Task details
Please copy everything in the material below from the line containing "True or false: the" down to the end of the material, reproducing each line verbatim.

Dataset entries

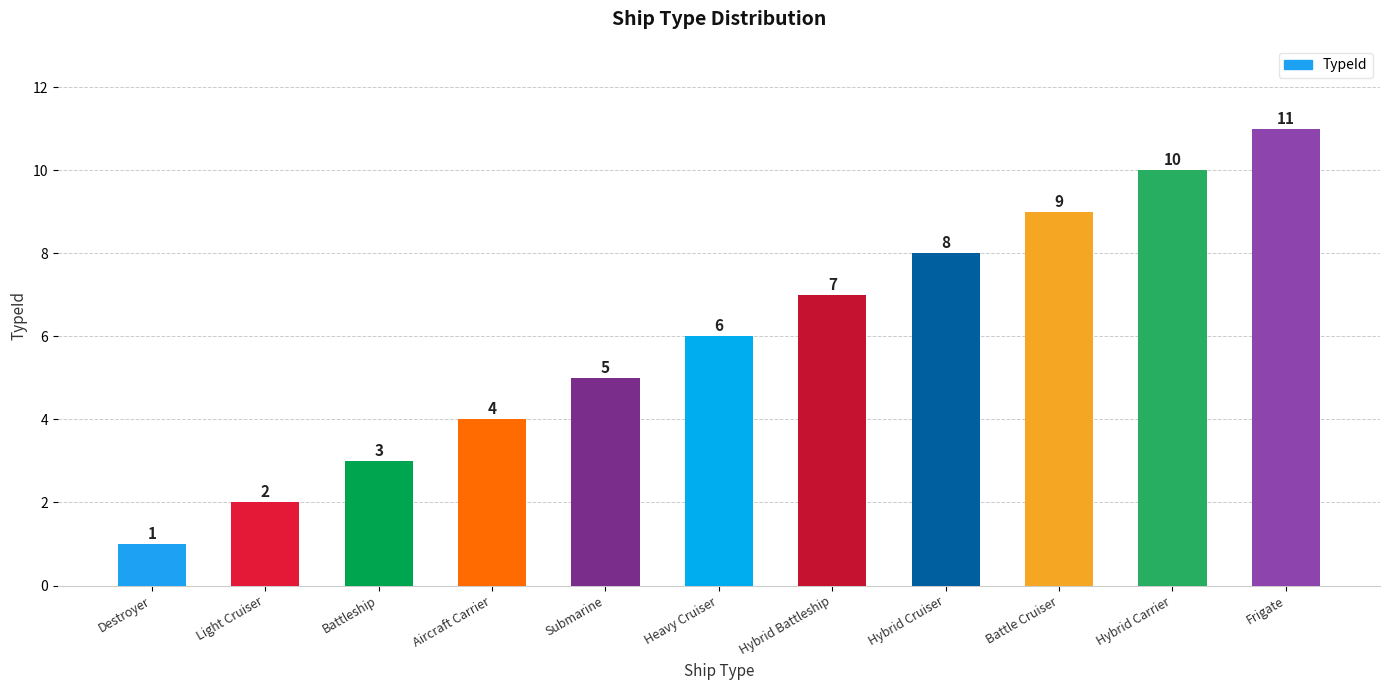

Reading left to right, what are all the values shown in this chart?

Destroyer=1	Light Cruiser=2	Battleship=3	Aircraft Carrier=4	Submarine=5	Heavy Cruiser=6	Hybrid Battleship=7	Hybrid Cruiser=8	Battle Cruiser=9	Hybrid Carrier=10	Frigate=11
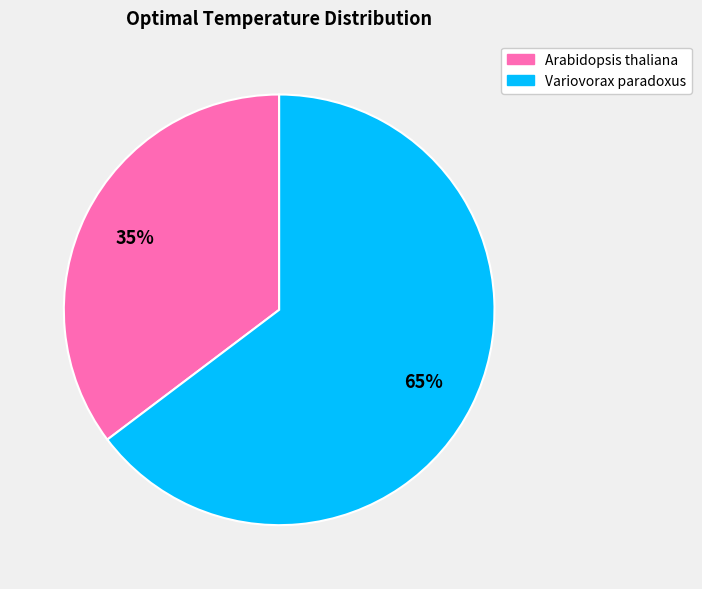

To the nearest percent, what percentage of the pie is Arabidopsis thaliana?

35%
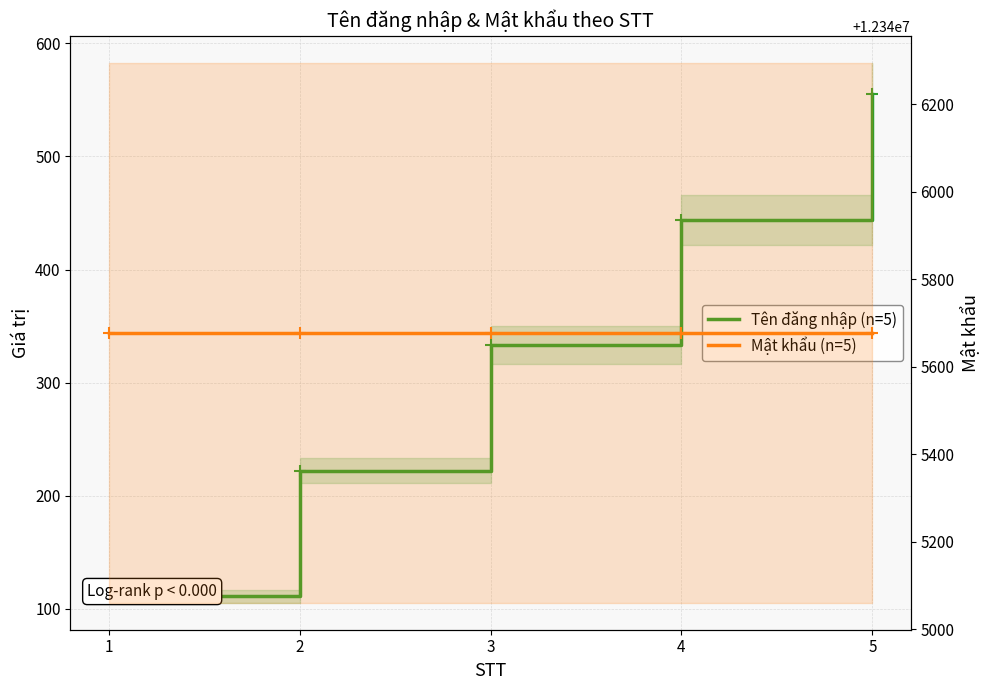

What is the value of the Mật khẩu (n=5) point at the 1st from the left?

12345678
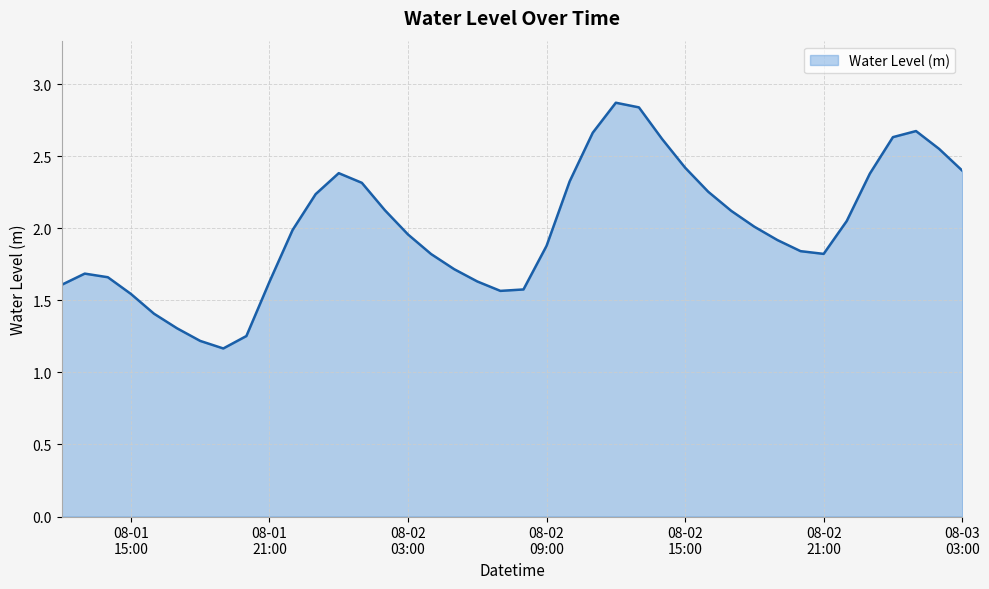

True or false: the data has more than 0 interior local peaks.

True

Your solution
True or false: the data has more than 0 interior local peaks.

True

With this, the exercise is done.